Proteomics. 2010 Mar;10(6):1297-306. doi: 10.1002/pmic.200900414.
Genome-wide, absolute quantification of expressed proteins is not yet within reach for most eukaryotes. However, large numbers of MS-based protein identifications have been deposited in databases, together with information on the observation frequencies of each peptide spectrum ("spectral counts"). We have conducted a meta-analysis using several million peptide observations from five model eukaryotes, establishing a consistent, semi-quantitative analysis pipeline. By inferring and comparing protein abundances across orthologs, we observe: (i) the accuracy of spectral counting predictions increases with sampling depth and can rival that of direct biochemical measurements, (ii) the quantitative makeup of the consistently observed core proteome in eukaryotes is remarkably stable, with abundance correlations exceeding R(S)=0.7 at an evolutionary distance greater than 1000 million years, and (iii) some groups of proteins are more constrained than others. We argue that our observations reveal stabilizing selection: central parts of the eukaryotic proteome appear to be expressed at well-balanced, near-optimal abundance levels. This is consistent with our further observations that essential proteins show lower abundance variations than non-essential proteins, and that gene families that tend to undergo gene duplications are less well constrained than families that keep a single-copy status.

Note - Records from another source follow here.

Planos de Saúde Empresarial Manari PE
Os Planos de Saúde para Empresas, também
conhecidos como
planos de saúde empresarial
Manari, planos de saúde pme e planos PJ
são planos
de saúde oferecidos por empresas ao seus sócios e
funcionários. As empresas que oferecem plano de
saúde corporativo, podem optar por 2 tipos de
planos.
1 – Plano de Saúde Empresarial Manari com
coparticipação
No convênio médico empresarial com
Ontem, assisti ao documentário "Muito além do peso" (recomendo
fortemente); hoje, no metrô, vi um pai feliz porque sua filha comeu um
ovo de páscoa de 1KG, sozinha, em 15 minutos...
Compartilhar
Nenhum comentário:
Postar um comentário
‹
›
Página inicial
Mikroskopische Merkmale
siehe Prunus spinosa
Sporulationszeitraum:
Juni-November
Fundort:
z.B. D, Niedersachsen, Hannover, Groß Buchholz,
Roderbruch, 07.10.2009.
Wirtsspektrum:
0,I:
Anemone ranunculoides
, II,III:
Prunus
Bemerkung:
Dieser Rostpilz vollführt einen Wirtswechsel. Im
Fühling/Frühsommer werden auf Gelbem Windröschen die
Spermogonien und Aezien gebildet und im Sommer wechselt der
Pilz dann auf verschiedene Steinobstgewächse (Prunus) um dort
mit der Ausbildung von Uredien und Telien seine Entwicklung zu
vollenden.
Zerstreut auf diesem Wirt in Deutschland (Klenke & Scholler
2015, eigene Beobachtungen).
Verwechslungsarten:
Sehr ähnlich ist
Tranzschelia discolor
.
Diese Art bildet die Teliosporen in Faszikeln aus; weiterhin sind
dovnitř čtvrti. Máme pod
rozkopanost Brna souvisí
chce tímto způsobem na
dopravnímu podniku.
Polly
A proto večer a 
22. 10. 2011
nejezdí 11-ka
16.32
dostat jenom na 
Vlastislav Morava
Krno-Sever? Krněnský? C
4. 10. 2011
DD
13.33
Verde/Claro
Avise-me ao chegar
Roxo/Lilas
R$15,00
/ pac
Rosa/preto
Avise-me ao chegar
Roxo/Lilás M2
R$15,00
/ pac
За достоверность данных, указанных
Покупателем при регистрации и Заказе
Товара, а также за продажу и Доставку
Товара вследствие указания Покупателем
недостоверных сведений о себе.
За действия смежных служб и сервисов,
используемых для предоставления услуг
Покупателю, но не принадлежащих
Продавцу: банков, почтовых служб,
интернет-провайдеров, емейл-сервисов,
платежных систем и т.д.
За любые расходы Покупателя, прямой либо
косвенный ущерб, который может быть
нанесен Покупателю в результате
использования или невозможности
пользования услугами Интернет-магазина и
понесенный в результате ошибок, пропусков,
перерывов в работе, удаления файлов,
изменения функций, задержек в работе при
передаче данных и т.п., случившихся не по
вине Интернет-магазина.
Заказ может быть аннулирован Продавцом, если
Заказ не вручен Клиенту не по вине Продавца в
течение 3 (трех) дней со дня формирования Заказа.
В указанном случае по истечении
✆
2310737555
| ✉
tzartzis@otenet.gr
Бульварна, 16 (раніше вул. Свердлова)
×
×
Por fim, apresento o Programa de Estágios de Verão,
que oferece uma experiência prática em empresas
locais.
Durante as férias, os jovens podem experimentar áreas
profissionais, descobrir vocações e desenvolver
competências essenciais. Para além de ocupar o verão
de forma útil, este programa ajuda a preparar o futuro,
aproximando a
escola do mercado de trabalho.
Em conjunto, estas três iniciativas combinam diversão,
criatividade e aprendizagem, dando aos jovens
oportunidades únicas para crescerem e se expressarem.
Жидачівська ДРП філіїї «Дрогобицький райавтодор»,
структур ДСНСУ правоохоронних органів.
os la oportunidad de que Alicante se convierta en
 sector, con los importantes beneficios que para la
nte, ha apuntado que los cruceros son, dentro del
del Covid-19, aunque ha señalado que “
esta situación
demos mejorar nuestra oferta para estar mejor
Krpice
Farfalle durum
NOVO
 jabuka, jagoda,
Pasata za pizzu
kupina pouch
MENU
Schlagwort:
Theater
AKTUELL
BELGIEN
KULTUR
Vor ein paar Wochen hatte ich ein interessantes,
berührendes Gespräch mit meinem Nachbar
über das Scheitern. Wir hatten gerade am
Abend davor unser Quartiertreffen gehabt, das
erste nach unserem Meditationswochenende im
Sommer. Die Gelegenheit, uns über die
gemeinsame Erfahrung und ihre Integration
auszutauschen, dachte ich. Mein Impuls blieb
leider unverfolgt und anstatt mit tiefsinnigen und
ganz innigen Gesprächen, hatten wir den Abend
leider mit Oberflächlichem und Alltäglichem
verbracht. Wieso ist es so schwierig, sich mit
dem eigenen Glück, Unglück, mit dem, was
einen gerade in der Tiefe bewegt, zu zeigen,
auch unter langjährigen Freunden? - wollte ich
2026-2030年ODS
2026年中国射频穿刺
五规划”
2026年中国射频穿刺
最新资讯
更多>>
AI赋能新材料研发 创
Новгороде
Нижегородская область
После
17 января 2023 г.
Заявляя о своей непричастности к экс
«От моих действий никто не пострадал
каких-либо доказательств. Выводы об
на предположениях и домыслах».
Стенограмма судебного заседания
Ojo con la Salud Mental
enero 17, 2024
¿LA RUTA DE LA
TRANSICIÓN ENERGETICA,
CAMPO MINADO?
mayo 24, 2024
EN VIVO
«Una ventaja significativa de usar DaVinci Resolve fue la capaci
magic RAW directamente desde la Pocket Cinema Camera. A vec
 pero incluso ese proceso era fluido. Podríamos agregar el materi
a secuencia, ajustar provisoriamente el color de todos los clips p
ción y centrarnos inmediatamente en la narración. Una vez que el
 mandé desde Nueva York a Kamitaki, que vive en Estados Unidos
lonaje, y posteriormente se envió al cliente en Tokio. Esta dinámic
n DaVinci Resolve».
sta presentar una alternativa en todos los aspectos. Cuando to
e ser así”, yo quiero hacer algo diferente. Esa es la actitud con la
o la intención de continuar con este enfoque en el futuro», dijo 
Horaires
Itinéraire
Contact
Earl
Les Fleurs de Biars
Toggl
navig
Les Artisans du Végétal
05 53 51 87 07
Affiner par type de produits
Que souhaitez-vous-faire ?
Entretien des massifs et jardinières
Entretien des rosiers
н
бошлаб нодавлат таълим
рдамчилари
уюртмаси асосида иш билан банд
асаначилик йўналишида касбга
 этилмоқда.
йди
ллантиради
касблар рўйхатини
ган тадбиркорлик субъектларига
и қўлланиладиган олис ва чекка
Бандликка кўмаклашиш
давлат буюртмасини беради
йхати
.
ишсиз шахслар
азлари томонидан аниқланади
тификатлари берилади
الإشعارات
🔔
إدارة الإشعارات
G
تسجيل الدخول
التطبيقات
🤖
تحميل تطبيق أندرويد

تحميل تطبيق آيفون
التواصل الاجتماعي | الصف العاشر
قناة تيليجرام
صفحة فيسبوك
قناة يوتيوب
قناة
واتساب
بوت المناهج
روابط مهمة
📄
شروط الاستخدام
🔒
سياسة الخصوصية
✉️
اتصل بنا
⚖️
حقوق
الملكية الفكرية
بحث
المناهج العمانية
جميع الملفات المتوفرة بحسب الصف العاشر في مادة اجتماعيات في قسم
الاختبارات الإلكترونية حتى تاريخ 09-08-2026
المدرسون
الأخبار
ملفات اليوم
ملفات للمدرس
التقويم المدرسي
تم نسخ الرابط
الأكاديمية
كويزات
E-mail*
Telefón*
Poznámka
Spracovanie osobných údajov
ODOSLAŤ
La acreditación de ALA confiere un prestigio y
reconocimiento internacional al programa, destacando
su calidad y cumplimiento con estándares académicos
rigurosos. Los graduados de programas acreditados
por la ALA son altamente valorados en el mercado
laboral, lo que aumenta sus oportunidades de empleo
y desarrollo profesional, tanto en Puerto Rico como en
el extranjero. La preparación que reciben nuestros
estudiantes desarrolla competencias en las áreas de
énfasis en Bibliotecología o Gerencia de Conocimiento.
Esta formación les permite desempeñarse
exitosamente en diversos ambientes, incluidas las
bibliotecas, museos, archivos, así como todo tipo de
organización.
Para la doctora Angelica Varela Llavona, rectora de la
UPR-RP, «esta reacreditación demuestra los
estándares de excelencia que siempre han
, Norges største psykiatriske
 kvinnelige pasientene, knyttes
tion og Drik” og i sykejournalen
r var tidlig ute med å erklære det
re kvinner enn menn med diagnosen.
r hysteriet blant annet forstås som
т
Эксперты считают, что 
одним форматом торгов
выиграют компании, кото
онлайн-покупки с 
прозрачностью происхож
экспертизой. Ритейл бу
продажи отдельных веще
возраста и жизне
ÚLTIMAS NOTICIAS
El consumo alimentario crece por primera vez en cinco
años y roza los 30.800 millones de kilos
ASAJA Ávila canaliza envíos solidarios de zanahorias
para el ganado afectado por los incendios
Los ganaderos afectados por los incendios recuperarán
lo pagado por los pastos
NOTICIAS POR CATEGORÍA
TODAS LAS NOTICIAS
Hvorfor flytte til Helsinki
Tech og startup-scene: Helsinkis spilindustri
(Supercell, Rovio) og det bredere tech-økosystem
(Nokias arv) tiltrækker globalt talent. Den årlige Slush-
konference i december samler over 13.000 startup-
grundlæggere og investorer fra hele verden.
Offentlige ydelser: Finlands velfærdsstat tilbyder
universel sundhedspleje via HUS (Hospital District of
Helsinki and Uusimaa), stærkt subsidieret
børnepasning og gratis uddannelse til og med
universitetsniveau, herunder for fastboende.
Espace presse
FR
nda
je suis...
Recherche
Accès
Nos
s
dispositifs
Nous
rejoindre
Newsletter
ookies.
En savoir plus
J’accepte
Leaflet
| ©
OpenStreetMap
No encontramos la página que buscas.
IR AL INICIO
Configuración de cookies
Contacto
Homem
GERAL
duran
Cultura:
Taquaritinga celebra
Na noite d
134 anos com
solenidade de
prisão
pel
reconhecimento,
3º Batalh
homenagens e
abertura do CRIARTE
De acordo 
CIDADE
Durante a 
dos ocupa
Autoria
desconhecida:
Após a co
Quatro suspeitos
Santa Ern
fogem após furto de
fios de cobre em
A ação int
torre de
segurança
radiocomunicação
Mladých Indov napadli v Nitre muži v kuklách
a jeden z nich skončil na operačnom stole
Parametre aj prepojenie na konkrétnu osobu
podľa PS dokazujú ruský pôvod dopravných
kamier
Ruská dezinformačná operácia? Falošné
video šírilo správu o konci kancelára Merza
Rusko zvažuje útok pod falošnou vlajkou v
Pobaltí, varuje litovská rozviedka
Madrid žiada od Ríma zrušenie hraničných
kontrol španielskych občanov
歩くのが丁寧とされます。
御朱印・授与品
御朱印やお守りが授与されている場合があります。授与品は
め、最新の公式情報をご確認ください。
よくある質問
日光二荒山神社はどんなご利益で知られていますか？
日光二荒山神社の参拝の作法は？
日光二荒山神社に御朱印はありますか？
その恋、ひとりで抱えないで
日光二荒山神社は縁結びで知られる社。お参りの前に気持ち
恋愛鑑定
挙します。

目前,大多数真核生物还无法实现基因组范围内表达蛋白的绝对定量。然而,已经有大量基于质谱的蛋白质鉴定信息被存入数据库,其中包括每个肽段谱(“谱计数”)的观测频率信息。我们使用来自 5 种模式真核生物的数百万个肽段观测数据进行了荟萃分析,建立了一个一致的半定量分析流程。通过推断和比较直系同源物中的蛋白质丰度,我们观察到:(i)谱计数预测的准确性随着采样深度的增加而提高,其准确度可与直接生化测量相媲美;(ii)在进化距离超过 10 亿年的情况下,真核生物中一致观察到的核心蛋白质组的定量组成非常稳定,丰度相关性超过 R(S)=0.7;(iii)某些蛋白质组比其他蛋白质组更受限制。我们认为,我们的观察结果揭示了稳定选择:真核生物蛋白质组的核心部分似乎以平衡且接近最佳的丰度水平表达。这与我们的进一步观察结果一致,即必需蛋白的丰度变化比非必需蛋白小,并且倾向于发生基因复制的基因家族比保持单拷贝状态的家族受到的限制更小。